::: PROVIDED RECORDS

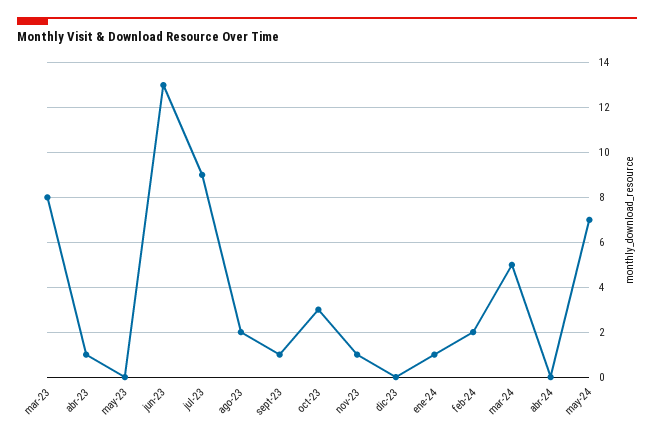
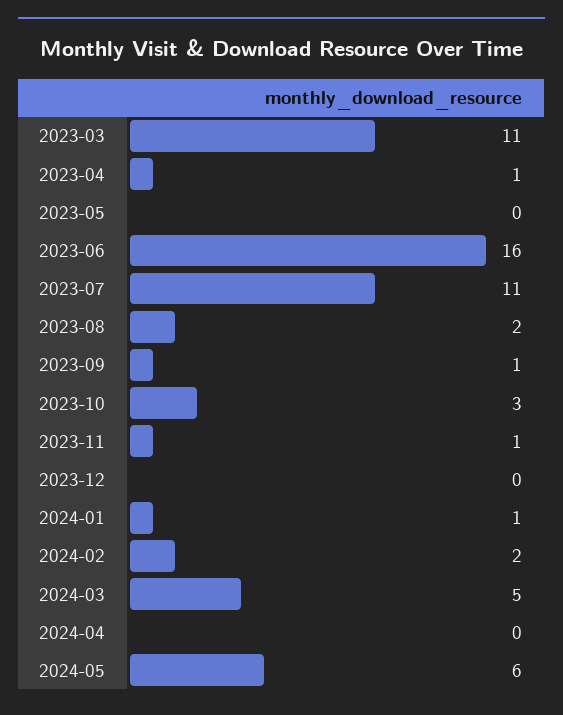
  {
-   "mar-23": 8,
+   "mar-23": 11,
    "abr-23": 1,
    "may-23": 0,
-   "jun-23": 13,
+   "jun-23": 16,
-   "jul-23": 9,
+   "jul-23": 11,
    "ago-23": 2,
    "sept-23": 1,
    "oct-23": 3,
    "nov-23": 1,
    "dic-23": 0,
    "ene-24": 1,
    "feb-24": 2,
    "mar-24": 5,
    "abr-24": 0,
-   "may-24": 7
+   "may-24": 6
  }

::::::

_WRITTEN TASK_
Extract the text of all the records above verbatim, excluding pictures.

_EXERCISE OUTPUT_
  {
-   "mar-23": 8,
+   "mar-23": 11,
    "abr-23": 1,
    "may-23": 0,
-   "jun-23": 13,
+   "jun-23": 16,
-   "jul-23": 9,
+   "jul-23": 11,
    "ago-23": 2,
    "sept-23": 1,
    "oct-23": 3,
    "nov-23": 1,
    "dic-23": 0,
    "ene-24": 1,
    "feb-24": 2,
    "mar-24": 5,
    "abr-24": 0,
-   "may-24": 7
+   "may-24": 6
  }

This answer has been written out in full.